---------- RECORD SET ----------

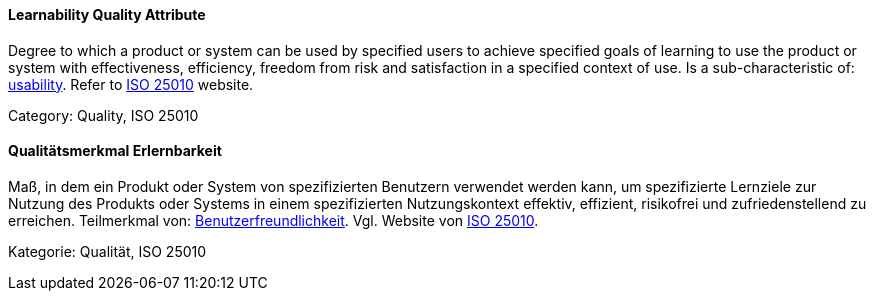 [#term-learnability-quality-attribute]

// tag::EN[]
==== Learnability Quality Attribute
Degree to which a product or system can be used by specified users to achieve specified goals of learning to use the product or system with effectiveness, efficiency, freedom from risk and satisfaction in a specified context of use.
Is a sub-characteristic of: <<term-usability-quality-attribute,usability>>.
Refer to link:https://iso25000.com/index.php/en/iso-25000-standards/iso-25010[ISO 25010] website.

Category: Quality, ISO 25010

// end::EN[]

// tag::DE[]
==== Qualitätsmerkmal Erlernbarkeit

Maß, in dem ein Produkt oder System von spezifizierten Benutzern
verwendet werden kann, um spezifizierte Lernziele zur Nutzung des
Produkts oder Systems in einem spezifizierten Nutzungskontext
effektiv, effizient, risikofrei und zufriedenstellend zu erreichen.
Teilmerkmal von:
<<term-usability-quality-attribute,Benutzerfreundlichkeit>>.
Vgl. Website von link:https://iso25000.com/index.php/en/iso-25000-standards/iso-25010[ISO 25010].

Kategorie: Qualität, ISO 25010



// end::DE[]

----------

_WHAT YOU ARE ASKED TO DO_
Restate every line above word for word. Do not carry over the images.

_SOLUTION_
 [#term-learnability-quality-attribute]

// tag::EN[]
==== Learnability Quality Attribute
Degree to which a product or system can be used by specified users to achieve specified goals of learning to use the product or system with effectiveness, efficiency, freedom from risk and satisfaction in a specified context of use.
Is a sub-characteristic of: <<term-usability-quality-attribute,usability>>.
Refer to link:https://iso25000.com/index.php/en/iso-25000-standards/iso-25010[ISO 25010] website.

Category: Quality, ISO 25010

// end::EN[]

// tag::DE[]
==== Qualitätsmerkmal Erlernbarkeit

Maß, in dem ein Produkt oder System von spezifizierten Benutzern
verwendet werden kann, um spezifizierte Lernziele zur Nutzung des
Produkts oder Systems in einem spezifizierten Nutzungskontext
effektiv, effizient, risikofrei und zufriedenstellend zu erreichen.
Teilmerkmal von:
<<term-usability-quality-attribute,Benutzerfreundlichkeit>>.
Vgl. Website von link:https://iso25000.com/index.php/en/iso-25000-standards/iso-25010[ISO 25010].

Kategorie: Qualität, ISO 25010



// end::DE[]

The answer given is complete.